We've recommended below key features a good-value disability policy should have. These recommendations are based on our extensive research and lean toward more comprehensive coverage so you're covered when you need it most.
Good-value disability policies should always have:
"Own occupation" definition: How a disability is defined in relation to your occupation is one of the most important features of a disability policy. An "own occupation" policy defines a disability as the inability to work at your regular occupation, even if you still might be able to work at another occupation. For example, a surgeon with hand tremors who takes a job as a medical school lecturer would be eligible for LTD benefits under an "own occupation" policy because he can't perform the duties of his own occupation (surgery). The other option is an "any occupation" policy - to qualify as disabled under this policy, you must be unable to work at any occupation. This is a harder policy for claiming benefits, but it's also usually less expensive than an "own occupation" policy. Bottom line - if you can afford the added cost of an "own occupation" policy, that's probably what you want to get.
Non-cancelable coverage: This feature is a rate guarantee and ensures the carrier can never raise rates on the policy or cancel it (unless you stop paying premiums). This is particularly important for younger buyers who want to lock in a low rate on their policy.
Residual benefits: Under a residual benefits disability provision (either in the policy or available by rider), you'll receive partial benefits if your illness or injury has reduced your income but you're still able to work. For example, if you're only able to work part-time hours, a residual benefit will make up for the income loss.
Other features to consider:
Cost of Living Adjustment (COLA): Individual disability income policies generally offer a cost of living rider that will increase benefits for inflation during a long-term claim.
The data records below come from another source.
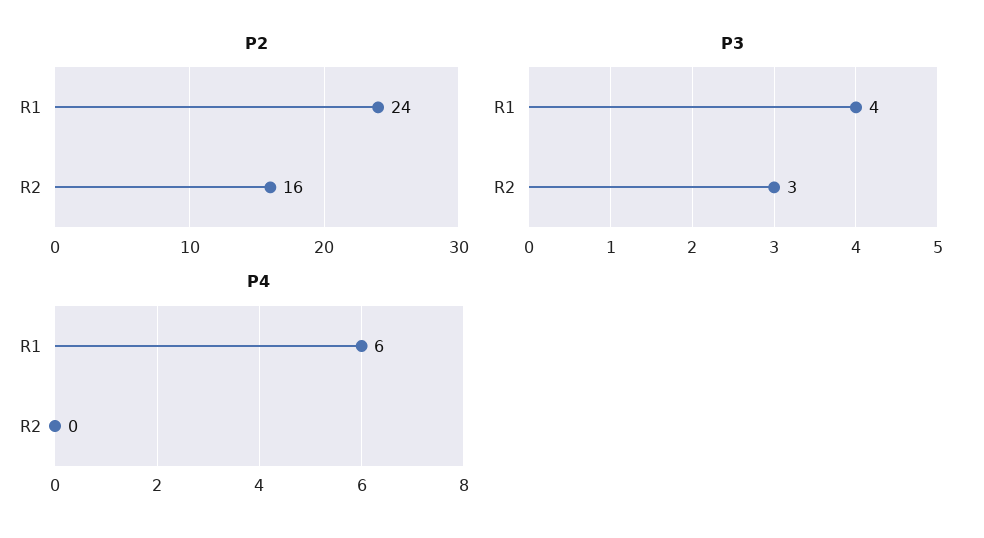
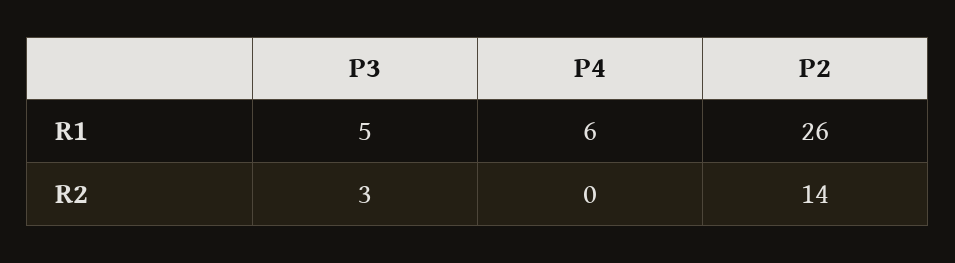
  {
    "P2": {
-     "R1": 24,
+     "R1": 26,
-     "R2": 16
+     "R2": 14
    },
    "P3": {
-     "R1": 4,
+     "R1": 5,
      "R2": 3
    },
    "P4": {
      "R1": 6,
      "R2": 0
    }
  }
Future increase option: The future increase option guarantees your right to purchase additional coverage up to a stated age without having to undergo medical underwriting again (as long as your increased income qualifies for more coverage under the company's issue limits).This option is a good idea if you're a younger buyer and foresee salary growth in your future that you'd want to protect.
Guaranteed renewable option: This renewability feature is a notch below the non-cancelable feature we discussed above. "Guaranteed renewable" means an insurer can never change or cancel a policy as long as you keep paying the premiums. However, it does not have a rate guarantee.
Unemployment waiver of premium: With this rider, the premium on your disability policy would be waived in the event you lose your job - meaning you could keep your policy in force even if you couldn't afford to pay the premium while temporarily unemployed.
Catastrophic disability benefit: If you experience a disability that results in: 1) your inability to carry out two or more activities of daily living (e.g., bathing and dressing yourself), 2) cognitive impairment, or 3) total and permanent loss of sight in both eyes, hearing in both ears, or other specified disabilities, this additional rider may cover up to 100% of your previous income from all sources.